A decently liberal move


The French government have just relaxed the strictures of the 35 hour work week and it's worth applauding this as a decently liberal move by them.

French workers were in mourning yesterday for their cherished but controversial 35-hour week, after Nicolas Sarkozy's centre-right party pushed through an employment reform that effectively kills off one of the socialist era's defining policies.

The law, due to come into effect as early as August, will allow companies to decide how many hours and how much overtime their employees clock up every week. Instead of the current maximum of 218 days a year, white-collar workers could be expected to work as many as 235 days.

Sarkozy, who was elected last year with the campaign slogan "work more to earn more", regards the 35-hour week as a major drag on the French economy, arguing that those who want to work more should not be stopped from doing so.

That the law had an effect on the economy is true, but I don't actually celebrate its passing on the grounds that the economy will now improve. The economy, after all, isn't everything (despite what people tend to think about people like me). No, I raise a cheer because of the point in that last line of the quote: it's an increase in freedom and liberty, which are to my mind everything.
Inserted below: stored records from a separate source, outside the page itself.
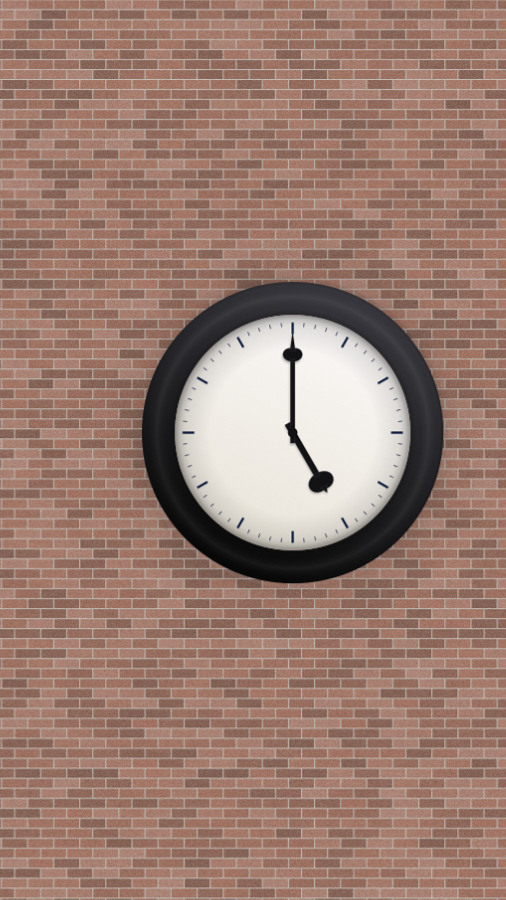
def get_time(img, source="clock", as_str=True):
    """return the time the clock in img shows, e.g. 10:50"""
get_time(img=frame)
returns 5:00
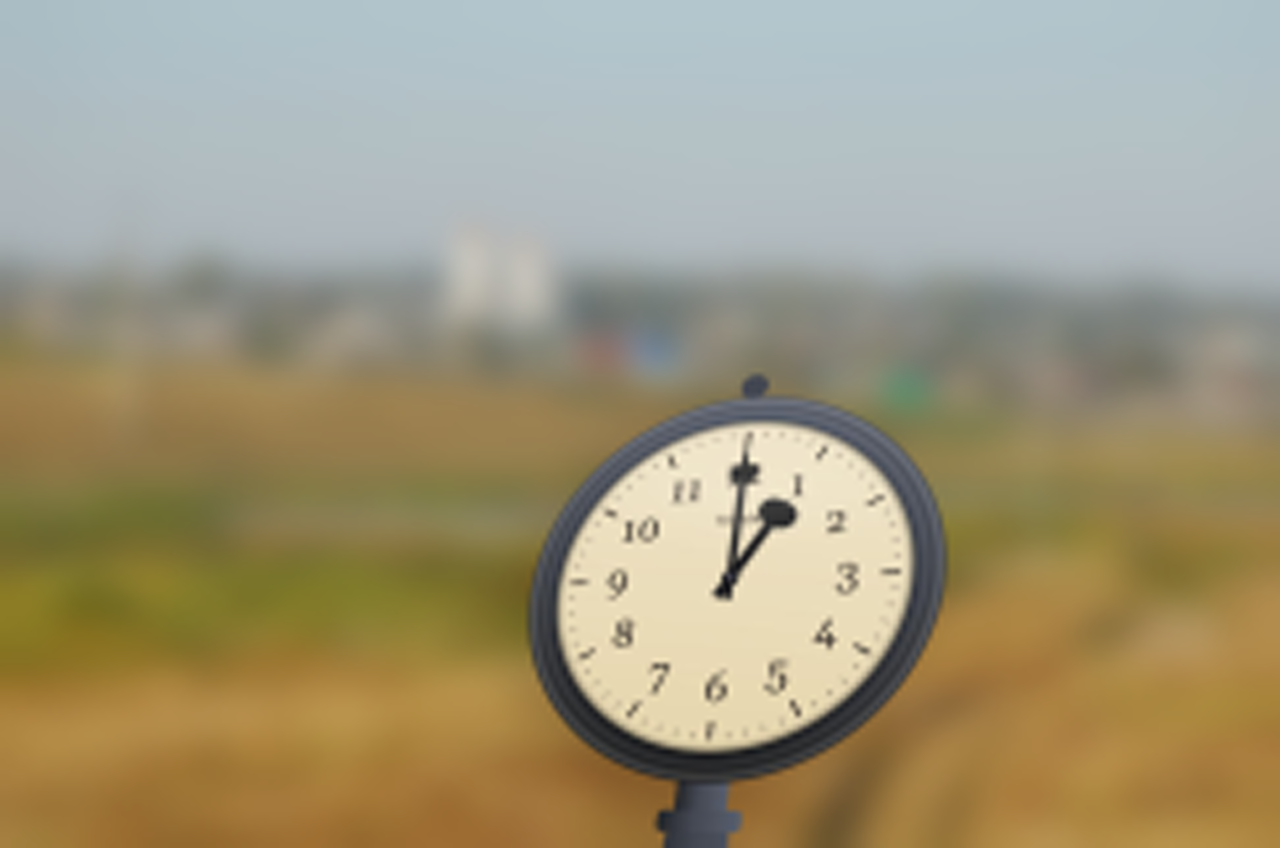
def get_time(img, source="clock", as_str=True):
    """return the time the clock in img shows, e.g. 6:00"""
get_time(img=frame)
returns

Your or my work life balance is something that you and I, as free adults, should, and must be allowed to, decide for ourselves. My choice has been to do light work as a policy wonk, a theory being the worst thing I will ever wrassle with. Others prefer longer working hours and higher incomes, there are those who decide that life without a beach and a surfboard is not worth living. To each their own and it's certainly not the business of government to insist that we should work some maximum number of hours, just as it isn't their place to insist that we should work some minimum (with the proviso that we're not claiming benefits, of course). Of course, we've still not reached the perfect level of non-involvement by government in such decisions, we've a lot further to go yet.

But I do wonder, as with President Bush's question about whether French has a word for "entrepreneur", do they have a phrase that means the same as "à chacun ses goûts"?